To be honest, I really can't describe why my relationship is not what I want it to be. I have tried, many times, but I do not succeed in making people understand. But, shouldn't it be enough that I know deep down that it isn't right? Shouldn't me not being 100 happy with it be enough to make me realize that it probably isn't meant to be. I don't think I should have to try so hard to convince myself that all relationships are not perfect - that you have to work at them. I think that if my partner and I were meant to be, we would be. I would be happy all the time; I wouldn't have any reasons to doubt us. So why then do I doubt it all the time.
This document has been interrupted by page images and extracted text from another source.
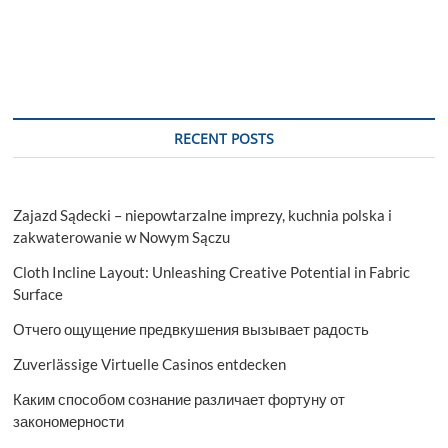
RECENT POSTS
Zajazd Sądecki – niepowtarzalne imprezy, kuchnia polska i
zakwaterowanie w Nowym Sączu
Cloth Incline Layout: Unleashing Creative Potential in Fabric
Surface
Отчего ощущение предвкушения вызывает радость
Zuverlässige Virtuelle Casinos entdecken
Каким способом сознание различает фортуну от
закономерности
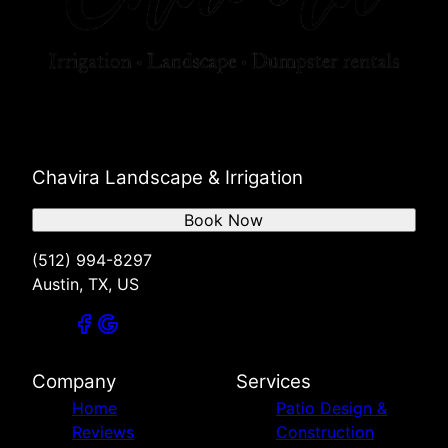
Chavira Landscape & Irrigation
Book Now
(512) 994-8297
Austin, TX, US
Company
Services
Home
Patio Design &
Reviews
Construction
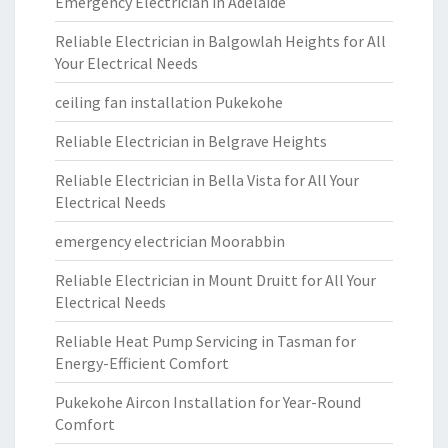
Emergency Electrician in Adelaide
Reliable Electrician in Balgowlah Heights for All
Your Electrical Needs
ceiling fan installation Pukekohe
Reliable Electrician in Belgrave Heights
Reliable Electrician in Bella Vista for All Your
Electrical Needs
emergency electrician Moorabbin
Reliable Electrician in Mount Druitt for All Your
Electrical Needs
Reliable Heat Pump Servicing in Tasman for
Energy-Efficient Comfort
Pukekohe Aircon Installation for Year-Round
Comfort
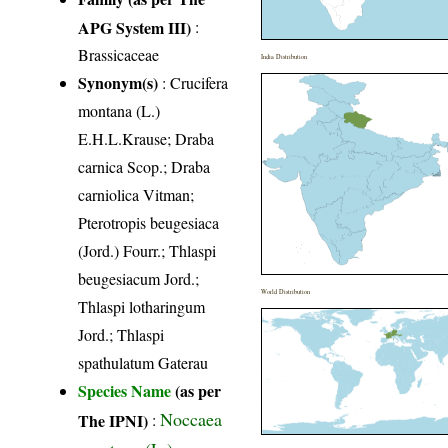
APG System III)
:
Brassicaceae
India Distribution
Synonym(s)
: Crucifera
montana (L.)
E.H.L.Krause; Draba
carnica Scop.; Draba
carniolica Vitman;
Pterotropis beugesiaca
(Jord.) Fourr.; Thlaspi
beugesiacum Jord.;
World Distribution
Thlaspi lotharingum
Jord.; Thlaspi
spathulatum Gaterau
Species Name
(as per
Noccaea
The IPNI)
:
montana (L.)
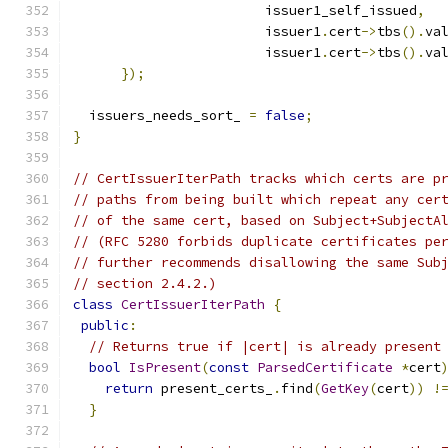
                        issuer1_self_issued
,
                        issuer1
.
cert
->
tbs
().
va
                        issuer1
.
cert
->
tbs
().
va
});
  issuers_needs_sort_ 
=
false
;
}
// CertIssuerIterPath tracks which certs are p
// paths from being built which repeat any cer
// of the same cert, based on Subject+SubjectA
// (RFC 5280 forbids duplicate certificates pe
// further recommends disallowing the same Sub
// section 2.4.2.)
class
CertIssuerIterPath
{
public
:
// Returns true if |cert| is already present
bool
IsPresent
(
const
ParsedCertificate
*
cert
return
 present_certs_
.
find
(
GetKey
(
cert
))
!
}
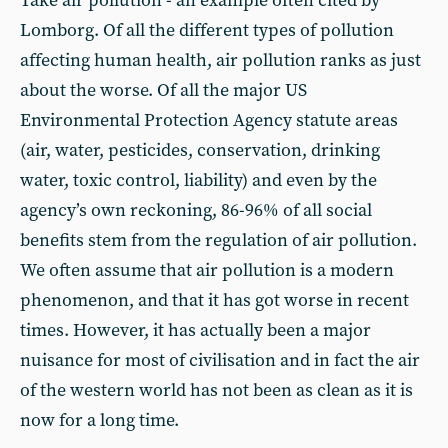
Take air pollution - an example often cited by
Lomborg. Of all the different types of pollution
affecting human health, air pollution ranks as just
about the worse. Of all the major US
Environmental Protection Agency statute areas
(air, water, pesticides, conservation, drinking
water, toxic control, liability) and even by the
agency’s own reckoning, 86-96% of all social
benefits stem from the regulation of air pollution.
We often assume that air pollution is a modern
phenomenon, and that it has got worse in recent
times. However, it has actually been a major
nuisance for most of civilisation and in fact the air
of the western world has not been as clean as it is
now for a long time.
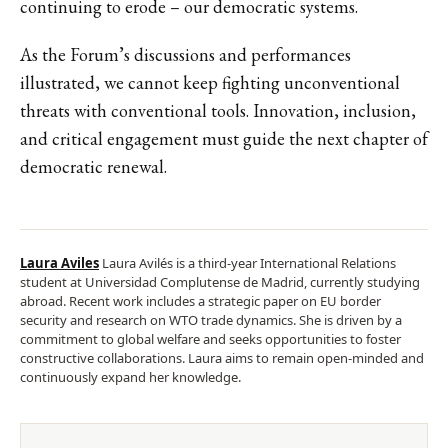
continuing to erode – our democratic systems.
As the Forum’s discussions and performances
illustrated, we cannot keep fighting unconventional
threats with conventional tools. Innovation, inclusion,
and critical engagement must guide the next chapter of
democratic renewal.
Laura Aviles
Laura Avilés is a third-year International Relations
student at Universidad Complutense de Madrid, currently studying
abroad. Recent work includes a strategic paper on EU border
security and research on WTO trade dynamics. She is driven by a
commitment to global welfare and seeks opportunities to foster
constructive collaborations. Laura aims to remain open-minded and
continuously expand her knowledge.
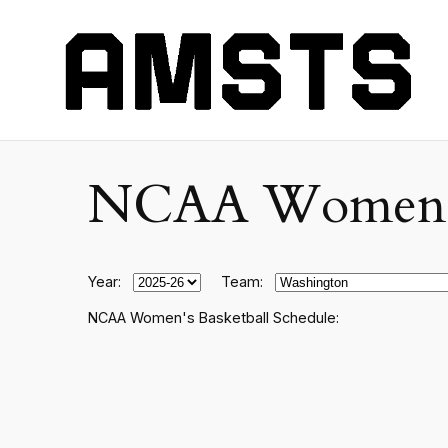
NCAA Women's C
Year:
Team:
NCAA Women's Basketball Schedule:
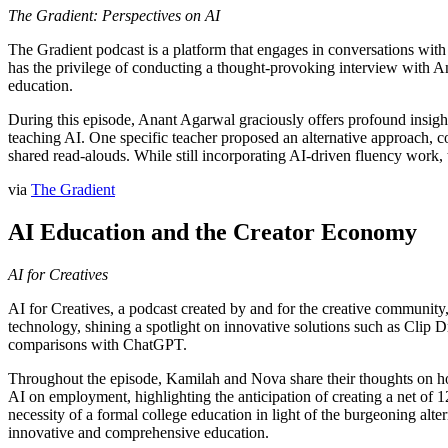
The Gradient: Perspectives on AI
The Gradient podcast is a platform that engages in conversations wit
has the privilege of conducting a thought-provoking interview with A
education.
During this episode, Anant Agarwal graciously offers profound insight
teaching AI. One specific teacher proposed an alternative approach, com
shared read-alouds. While still incorporating AI-driven fluency work
via
The Gradient
AI Education and the Creator Economy
AI for Creatives
AI for Creatives, a podcast created by and for the creative community,
technology, shining a spotlight on innovative solutions such as Clip 
comparisons with ChatGPT.
Throughout the episode, Kamilah and Nova share their thoughts on how 
AI on employment, highlighting the anticipation of creating a net of 
necessity of a formal college education in light of the burgeoning alte
innovative and comprehensive education.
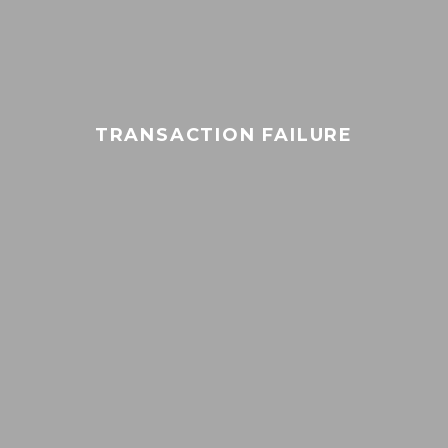
TRANSACTION FAILURE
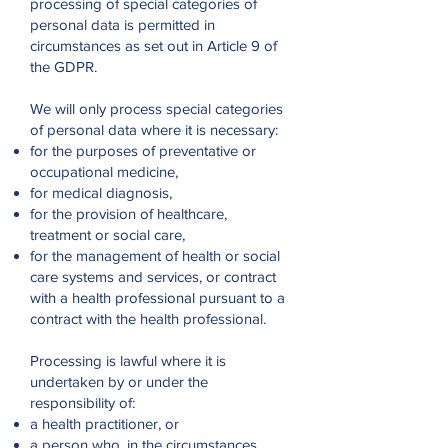
processing of special categories of
personal data is permitted in
circumstances as set out in Article 9 of
the GDPR.
We will only process special categories
of personal data where it is necessary:
for the purposes of preventative or
occupational medicine,
for medical diagnosis,
for the provision of healthcare,
treatment or social care,
for the management of health or social
care systems and services, or contract
with a health professional pursuant to a
contract with the health professional.
Processing is lawful where it is
undertaken by or under the
responsibility of:
a health practitioner, or
a person who, in the circumstances,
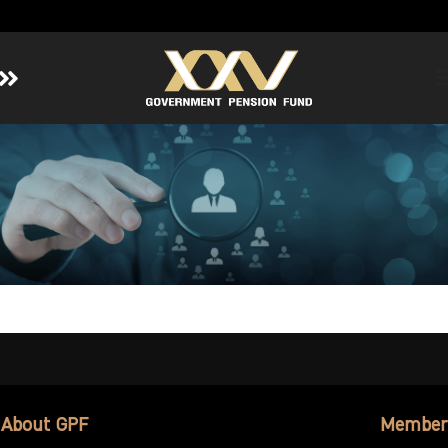
Home
About GPF
Member
Investment
Responsible Investment
Risk Management
Contact Us
About GPF
Member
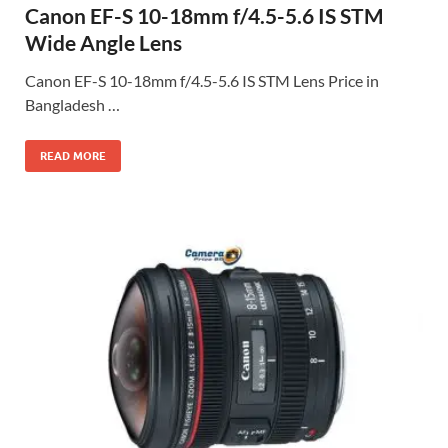
Canon EF-S 10-18mm f/4.5-5.6 IS STM
Wide Angle Lens
Canon EF-S 10-18mm f/4.5-5.6 IS STM Lens Price in
Bangladesh …
READ MORE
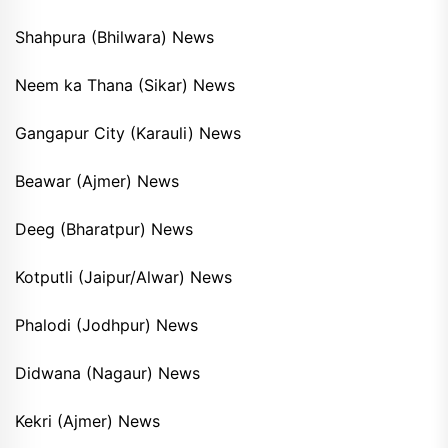
Shahpura (Bhilwara) News
Neem ka Thana (Sikar) News
Gangapur City (Karauli) News
Beawar (Ajmer) News
Deeg (Bharatpur) News
Kotputli (Jaipur/Alwar) News
Phalodi (Jodhpur) News
Didwana (Nagaur) News
Kekri (Ajmer) News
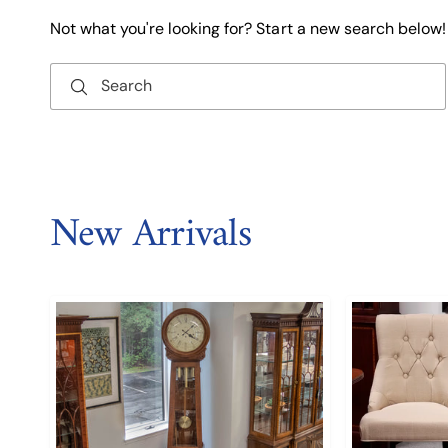
Not what you're looking for? Start a new search below!
Search
New Arrivals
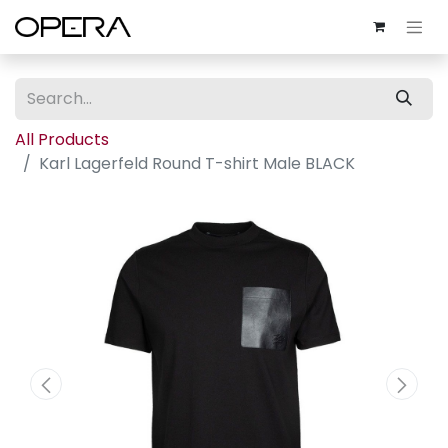
All Products
Karl Lagerfeld Round T-shirt Male BLACK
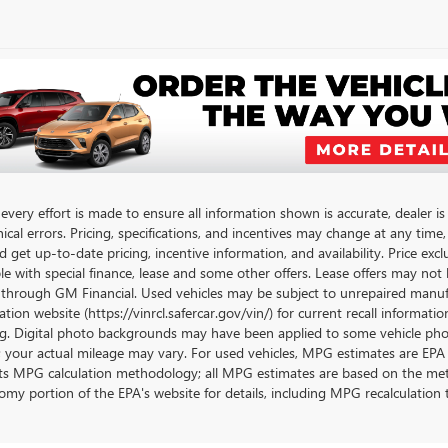
very effort is made to ensure all information shown is accurate, dealer is 
cal errors. Pricing, specifications, and incentives may change at any time
get up-to-date pricing, incentive information, and availability. Price exclu
le with special finance, lease and some other offers. Lease offers may not 
 through GM Financial. Used vehicles may be subject to unrepaired manufa
tion website (https://vinrcl.safercar.gov/vin/) for current recall informati
g. Digital photo backgrounds may have been applied to some vehicle phot
; your actual mileage may vary. For used vehicles, MPG estimates are EPA 
its MPG calculation methodology; all MPG estimates are based on the met
omy portion of the EPA's website for details, including MPG recalculation t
Maybe there is just something wrong with me. Maybe, I am not meant to be in a steady relationship at this time in my life. Maybe all my stress and anxiety about my relationship is a clue that I am not ready to be so utterly committed to another person. I am such an independent individual; maybe I'm not ready to be co-dependant, yet. I'm only 22, why do I feel the need to be settled? That is the thing, I don't, yet my partner does.

This is what happens when you spend hours on end sitting in a coffee shop not having many customers. You sit and blog about your inner-most thoughts. As you can tell my thoughts definitely form one of those tangled webs that Sir Walter Scott was talking about when he said his famous quote.

"Oh what a tangled web we weave, when first we practice to deceive."

The only person I'm really deceiving here, though, is myself. I have to stop filling myself full of lies and half truths and open my eyes. What do I want; What will make ME happy?